Factors that Affect Currency Trading with Forex

Factors that Affect Currency Trading with Forex

by Jason


There are numerous factors that have an affect on currency trading where the rates (prices) are taken into consideration. But the bottom line with currencies, as with any other commodity, goods, or services that can be purchased, sold, or traded is that the outcome is always arrived at based on supply and demand factors. If you look at the forex market as a “melting pot”, so to speak, it is a huge, constantly changing financial environment affected by the shifting of these supply and demand factors.

Accordingly, it relates in the shifting of a currency’s price versus that of another. Suffice it to say, there is no single market in the world that encompasses so much of what is happening on a global and economic scale as what is displayed with the forex market. There is no single element responsible for the influence of valuation when it comes to supply and demand. Instead there are three groups of influential factors categorized in the following manner:

1. Economic factors
2. Market psychology
3. Political conditions

The following content will provide you with definitions and descriptions that relate to each of the categories.

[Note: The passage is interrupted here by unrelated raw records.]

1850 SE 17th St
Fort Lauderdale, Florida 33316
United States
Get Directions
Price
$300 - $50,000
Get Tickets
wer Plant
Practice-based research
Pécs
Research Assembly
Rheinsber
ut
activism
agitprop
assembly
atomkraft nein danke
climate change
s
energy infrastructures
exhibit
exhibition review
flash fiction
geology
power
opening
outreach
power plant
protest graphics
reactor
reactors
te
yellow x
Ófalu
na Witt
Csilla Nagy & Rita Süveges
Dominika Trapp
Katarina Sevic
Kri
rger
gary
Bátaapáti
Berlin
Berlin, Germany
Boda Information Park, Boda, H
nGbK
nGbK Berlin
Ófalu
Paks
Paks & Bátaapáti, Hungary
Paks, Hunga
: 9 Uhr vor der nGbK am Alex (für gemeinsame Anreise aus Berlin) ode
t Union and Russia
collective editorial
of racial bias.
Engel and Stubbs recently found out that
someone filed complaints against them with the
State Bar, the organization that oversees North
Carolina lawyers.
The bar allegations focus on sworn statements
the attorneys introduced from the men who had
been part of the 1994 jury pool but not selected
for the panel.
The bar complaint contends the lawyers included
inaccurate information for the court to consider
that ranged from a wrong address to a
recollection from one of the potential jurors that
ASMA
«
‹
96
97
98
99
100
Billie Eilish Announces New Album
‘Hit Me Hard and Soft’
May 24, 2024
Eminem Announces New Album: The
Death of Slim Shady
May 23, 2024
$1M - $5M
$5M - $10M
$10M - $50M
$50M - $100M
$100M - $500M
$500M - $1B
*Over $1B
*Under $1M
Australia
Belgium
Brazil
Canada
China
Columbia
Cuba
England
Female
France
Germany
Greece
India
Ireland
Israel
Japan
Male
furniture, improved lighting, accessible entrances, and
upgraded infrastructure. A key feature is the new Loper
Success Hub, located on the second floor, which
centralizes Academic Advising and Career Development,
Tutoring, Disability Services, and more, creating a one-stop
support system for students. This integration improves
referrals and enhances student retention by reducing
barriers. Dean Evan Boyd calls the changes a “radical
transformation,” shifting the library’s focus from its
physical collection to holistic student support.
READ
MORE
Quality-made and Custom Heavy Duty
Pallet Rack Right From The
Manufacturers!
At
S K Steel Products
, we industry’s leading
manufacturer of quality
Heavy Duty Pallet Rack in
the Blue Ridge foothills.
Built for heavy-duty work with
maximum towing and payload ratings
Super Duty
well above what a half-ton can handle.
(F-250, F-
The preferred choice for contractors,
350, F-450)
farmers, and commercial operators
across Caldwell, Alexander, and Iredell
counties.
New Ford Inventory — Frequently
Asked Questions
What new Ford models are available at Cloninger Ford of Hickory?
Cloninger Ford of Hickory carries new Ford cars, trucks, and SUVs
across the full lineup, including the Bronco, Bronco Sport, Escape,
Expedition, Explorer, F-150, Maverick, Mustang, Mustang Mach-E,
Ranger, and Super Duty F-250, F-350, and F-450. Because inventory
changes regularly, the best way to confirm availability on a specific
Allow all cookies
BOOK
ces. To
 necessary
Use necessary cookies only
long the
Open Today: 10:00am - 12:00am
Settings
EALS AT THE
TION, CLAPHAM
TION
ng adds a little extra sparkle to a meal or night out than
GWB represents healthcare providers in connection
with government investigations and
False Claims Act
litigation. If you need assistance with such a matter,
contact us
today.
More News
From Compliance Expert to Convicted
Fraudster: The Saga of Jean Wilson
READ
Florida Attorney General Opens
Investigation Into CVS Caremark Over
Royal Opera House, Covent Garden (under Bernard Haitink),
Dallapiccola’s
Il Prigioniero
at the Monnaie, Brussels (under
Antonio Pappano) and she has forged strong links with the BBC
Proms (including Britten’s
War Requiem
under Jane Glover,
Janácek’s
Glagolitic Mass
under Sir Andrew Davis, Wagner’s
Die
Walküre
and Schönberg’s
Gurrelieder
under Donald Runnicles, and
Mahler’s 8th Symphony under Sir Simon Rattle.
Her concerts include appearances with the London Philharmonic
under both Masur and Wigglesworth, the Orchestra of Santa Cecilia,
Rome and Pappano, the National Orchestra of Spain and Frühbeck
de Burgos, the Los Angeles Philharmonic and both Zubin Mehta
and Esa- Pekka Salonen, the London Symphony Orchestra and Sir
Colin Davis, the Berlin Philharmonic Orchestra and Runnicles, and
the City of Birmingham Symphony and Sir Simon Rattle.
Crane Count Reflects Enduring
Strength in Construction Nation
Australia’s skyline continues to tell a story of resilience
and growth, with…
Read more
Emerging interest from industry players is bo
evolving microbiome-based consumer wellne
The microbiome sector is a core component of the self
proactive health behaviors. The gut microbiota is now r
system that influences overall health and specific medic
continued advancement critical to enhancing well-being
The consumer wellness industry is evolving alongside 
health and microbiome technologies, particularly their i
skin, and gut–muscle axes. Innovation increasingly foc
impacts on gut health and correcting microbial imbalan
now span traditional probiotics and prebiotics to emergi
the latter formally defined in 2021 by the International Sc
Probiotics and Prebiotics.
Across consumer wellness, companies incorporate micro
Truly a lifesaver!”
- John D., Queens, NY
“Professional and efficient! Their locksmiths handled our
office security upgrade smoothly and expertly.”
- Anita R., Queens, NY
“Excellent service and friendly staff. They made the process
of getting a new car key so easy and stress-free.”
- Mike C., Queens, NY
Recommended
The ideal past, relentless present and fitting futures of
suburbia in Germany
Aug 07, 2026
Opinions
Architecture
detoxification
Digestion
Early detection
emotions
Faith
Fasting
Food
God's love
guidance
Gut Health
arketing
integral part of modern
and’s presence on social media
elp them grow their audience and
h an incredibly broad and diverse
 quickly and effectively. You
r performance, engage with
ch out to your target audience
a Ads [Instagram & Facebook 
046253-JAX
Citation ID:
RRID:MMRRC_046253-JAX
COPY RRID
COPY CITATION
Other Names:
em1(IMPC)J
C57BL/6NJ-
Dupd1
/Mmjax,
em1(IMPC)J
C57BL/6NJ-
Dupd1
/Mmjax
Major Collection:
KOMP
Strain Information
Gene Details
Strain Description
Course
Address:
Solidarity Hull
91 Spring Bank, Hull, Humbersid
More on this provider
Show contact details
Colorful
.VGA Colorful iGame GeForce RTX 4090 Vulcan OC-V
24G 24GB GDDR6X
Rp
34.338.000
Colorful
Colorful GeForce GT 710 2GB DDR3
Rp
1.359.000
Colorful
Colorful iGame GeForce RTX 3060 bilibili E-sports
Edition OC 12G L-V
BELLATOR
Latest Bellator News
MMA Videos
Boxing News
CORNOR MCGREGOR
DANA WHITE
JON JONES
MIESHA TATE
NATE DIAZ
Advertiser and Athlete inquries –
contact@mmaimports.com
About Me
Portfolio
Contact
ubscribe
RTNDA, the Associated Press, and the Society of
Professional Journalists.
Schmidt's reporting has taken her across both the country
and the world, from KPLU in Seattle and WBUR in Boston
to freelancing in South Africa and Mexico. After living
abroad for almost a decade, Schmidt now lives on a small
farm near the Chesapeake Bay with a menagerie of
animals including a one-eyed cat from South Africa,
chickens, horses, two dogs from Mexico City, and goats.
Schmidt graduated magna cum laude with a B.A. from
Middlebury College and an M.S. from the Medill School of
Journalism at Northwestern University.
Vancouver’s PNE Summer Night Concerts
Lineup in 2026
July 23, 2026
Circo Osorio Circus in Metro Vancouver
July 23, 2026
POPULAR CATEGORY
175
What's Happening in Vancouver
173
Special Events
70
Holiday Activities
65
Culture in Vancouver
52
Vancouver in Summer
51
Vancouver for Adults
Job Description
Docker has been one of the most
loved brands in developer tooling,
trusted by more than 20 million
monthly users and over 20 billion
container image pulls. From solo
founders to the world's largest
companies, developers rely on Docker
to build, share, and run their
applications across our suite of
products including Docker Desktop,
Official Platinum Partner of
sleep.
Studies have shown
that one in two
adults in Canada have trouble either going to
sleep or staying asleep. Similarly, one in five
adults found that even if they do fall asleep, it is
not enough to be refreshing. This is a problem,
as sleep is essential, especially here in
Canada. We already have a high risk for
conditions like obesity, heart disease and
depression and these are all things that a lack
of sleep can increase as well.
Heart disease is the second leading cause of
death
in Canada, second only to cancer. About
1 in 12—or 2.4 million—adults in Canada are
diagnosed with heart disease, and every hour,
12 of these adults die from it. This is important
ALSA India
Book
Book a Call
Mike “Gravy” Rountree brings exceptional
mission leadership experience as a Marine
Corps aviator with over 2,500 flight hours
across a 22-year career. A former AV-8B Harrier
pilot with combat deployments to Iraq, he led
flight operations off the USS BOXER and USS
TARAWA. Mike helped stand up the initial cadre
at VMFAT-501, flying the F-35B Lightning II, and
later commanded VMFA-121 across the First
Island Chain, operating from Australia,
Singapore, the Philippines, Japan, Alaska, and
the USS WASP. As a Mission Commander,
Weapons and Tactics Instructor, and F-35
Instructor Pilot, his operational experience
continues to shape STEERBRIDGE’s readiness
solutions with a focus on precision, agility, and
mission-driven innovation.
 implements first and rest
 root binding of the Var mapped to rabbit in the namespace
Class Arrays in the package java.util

Economic Factors – economic policy mandated by government agencies and the central banks within those governments are probably the major influencing factors within this category. However, the dissemination of these policies, coupled with economic conditions that are revealed through various economic reports and economic indicators all have a significant affect.

Economic policy is normally comprised of government fiscal policy and monetary policy. The central bank is very powerful in this aspect as it directly influences the supply and “cost” of money, based on arbitrarily established interest rates. Economic conditions are classified as follows:

-Balance of trade levels and trends
-Economic growth and health
-Government budget deficits or surpluses
-Inflation levels and trends

Market Psychology – combined with trader perceptions, this becomes a major influential factor in a variety of ways such as the following:

-Buying the rumor and selling the fact – this is the tendency of a currency’s price to reflect the results from an action before it occurs, and then when it does happen, it’s the direct opposite of what was predicted.

-Economic number’s – reflective of economic policy that takes on what appears to be a “talisman-like” effect of the direction that the market travels in.

-Flights to quality – unstable political climates which cause investors to seek out a safe haven.

-Long-term trends – standard movement of currency rates in the forex market. Although currencies do not have “seasons” as do commodities, however, cycles in business will have an effect on the currency rates.

-Technical trading considerations – the formation of patterns in direction of the rates based on the movement of these rates in the market. Price charts are often studied to try and discover such patterns.

Political Conditions – very profound effects occur within the market based on internal, regional, and international factors. Political changes or upheavals can directly influence the direction that a currency’s price travels in.